- Job item
The data that follows must be transcribed in full and exactly, minus the pictures.

- Records supplied
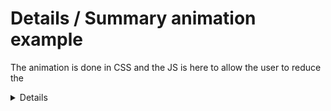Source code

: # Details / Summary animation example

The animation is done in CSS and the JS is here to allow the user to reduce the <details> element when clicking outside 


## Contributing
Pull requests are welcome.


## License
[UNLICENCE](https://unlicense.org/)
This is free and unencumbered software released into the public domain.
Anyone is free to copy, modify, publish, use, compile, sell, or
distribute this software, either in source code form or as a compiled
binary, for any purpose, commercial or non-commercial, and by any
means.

- Answer section
Source code

: # Details / Summary animation example

The animation is done in CSS and the JS is here to allow the user to reduce the <details> element when clicking outside 


## Contributing
Pull requests are welcome.


## License
[UNLICENCE](https://unlicense.org/)
This is free and unencumbered software released into the public domain.
Anyone is free to copy, modify, publish, use, compile, sell, or
distribute this software, either in source code form or as a compiled
binary, for any purpose, commercial or non-commercial, and by any
means.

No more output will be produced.